After searching fruitlessly for several days, and with winter approaching, Frobisher took his would-be guide as a hostage (he soon died) and sailed for home. According to Inuit oral history, the five sailors lived among the locals for several years, but then put to sea from Baffin Island in a makeshift boat, never to be seen again.
Meanwhile, arriving in London in October 1576, Frobisher produced a chunk of hard black rock “as great as a half-penny loaf.” One of his men had picked it up, mistaking it for a piece of burnable coal. Four experts examined the rock, and one went along with the idea that it might contain gold. Frobisher and his backers, led by Michael Lok of the Muscovy Company, leveraged this assessment to gain financing for another voyage.
With the additional backing of Queen Elizabeth, and focused now on mining for precious metals, Frobisher sailed west across the Atlantic not once but twice more, in 1577 and 1578. On his second voyage, bringing a long-standing European tradition to the Arctic, and despite having encountered a handful of inhabitants, Frobisher claimed his “newly discovered” lands for England.

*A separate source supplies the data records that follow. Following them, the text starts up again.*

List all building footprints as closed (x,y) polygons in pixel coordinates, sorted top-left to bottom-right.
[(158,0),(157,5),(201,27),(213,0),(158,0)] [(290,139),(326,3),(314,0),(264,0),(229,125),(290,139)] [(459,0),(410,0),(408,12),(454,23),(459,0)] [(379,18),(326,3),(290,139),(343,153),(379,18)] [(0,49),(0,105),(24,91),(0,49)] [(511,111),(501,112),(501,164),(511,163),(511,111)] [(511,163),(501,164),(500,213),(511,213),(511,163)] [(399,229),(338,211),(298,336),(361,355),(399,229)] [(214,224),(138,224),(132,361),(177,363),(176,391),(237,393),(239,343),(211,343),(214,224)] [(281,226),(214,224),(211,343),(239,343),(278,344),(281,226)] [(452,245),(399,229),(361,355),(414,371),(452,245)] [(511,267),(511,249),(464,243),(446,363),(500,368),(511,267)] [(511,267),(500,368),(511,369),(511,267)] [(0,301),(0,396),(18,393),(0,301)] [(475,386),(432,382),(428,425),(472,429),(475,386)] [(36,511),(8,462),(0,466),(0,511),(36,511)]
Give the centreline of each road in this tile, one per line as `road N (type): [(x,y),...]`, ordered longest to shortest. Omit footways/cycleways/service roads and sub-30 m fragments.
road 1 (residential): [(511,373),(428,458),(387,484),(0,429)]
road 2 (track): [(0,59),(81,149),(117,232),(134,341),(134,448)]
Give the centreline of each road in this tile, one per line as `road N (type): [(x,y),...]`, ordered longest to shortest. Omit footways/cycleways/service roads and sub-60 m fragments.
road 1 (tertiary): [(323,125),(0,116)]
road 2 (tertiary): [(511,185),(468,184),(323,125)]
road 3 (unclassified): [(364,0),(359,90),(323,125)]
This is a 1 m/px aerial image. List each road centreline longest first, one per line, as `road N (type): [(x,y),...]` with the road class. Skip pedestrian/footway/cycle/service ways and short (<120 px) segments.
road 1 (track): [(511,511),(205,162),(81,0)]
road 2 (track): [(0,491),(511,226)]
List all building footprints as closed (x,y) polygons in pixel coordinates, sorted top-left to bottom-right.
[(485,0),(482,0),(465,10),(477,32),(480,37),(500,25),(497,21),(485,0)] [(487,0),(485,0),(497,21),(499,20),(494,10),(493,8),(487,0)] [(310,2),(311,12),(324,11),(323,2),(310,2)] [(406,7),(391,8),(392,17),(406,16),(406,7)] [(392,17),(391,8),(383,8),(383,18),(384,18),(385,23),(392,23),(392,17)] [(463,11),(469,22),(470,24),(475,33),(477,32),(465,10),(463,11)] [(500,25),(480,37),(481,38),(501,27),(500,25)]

Back home, Queen Elizabeth named the new territory Meta Incognita, or “the unknown limits.”
On his final Arctic voyage, Frobisher sailed from Plymouth with fifteen ships—to this day, the largest Arctic expedition ever assembled. He intended to establish a mining colony of a hundred men. As he neared Baffin Island, ice and stormy weather wrecked one ship and drove him south into the mouth of a rushing tidal waterway that would later be named Hudson Strait. He sailed almost a hundred kilometres up this “mistaken strait,” then turned back reluctantly and beat his way north.
By the time he reached Frobisher Bay, he had lost more ships and so much material that founding a settlement had become imp
ossible. On Kodlunarn Island near the entrance to that inlet, he built a stone house whose ruins would be discovered, thanks to Inuit oral history, almost three hundred years later by the American Charles Francis Hall. Frobisher brought home a small mountain of black rocks this time, all of which would prove to be worthless. This debacle ruined Michael Lok, who published a denunciation entitled “The Abuses of Captayn Furbusher Agaynst the Companye, Ano 1578.”
Undeterred, Frobisher sailed with Sir Francis Drake to the West Indies, and was later knighted for heroism in fighting the Spanish Armada in 1588. He died in 1594 after sustaining a gunshot wound while besieging a Spanish-held fortress near Brest.
Back in England, a less colourful but more meticulous navigator took up the search for the Northwest Passage in the late 1580s. John Davis crossed the Atlantic Ocean three times and produced the first coherent picture of the northeastern latitudes of North America, and of the west coast of Greenland. In 1585, he established friendly relations with a few Greenlandic Inuit before crossing the large strait that now bears his name. On the northeast coast of Baffin Island, Davis entered and began exploring Cumberland Sound. As winter came on, he ran out of time and departed for home, thinking that he might have discovered the entrance to the Passage.
The next year, he sailed again and skirted Baffin Island, but failed to penetrate Cumberland Sound or to make any new discoveries. In 1587, Davis tried a third time. He sailed north along the Greenland coast to a prominent headland near present-day Upernavik, and named it Sanderson’s Hope. He met and made friends with a second group of Greenlandic Inuit.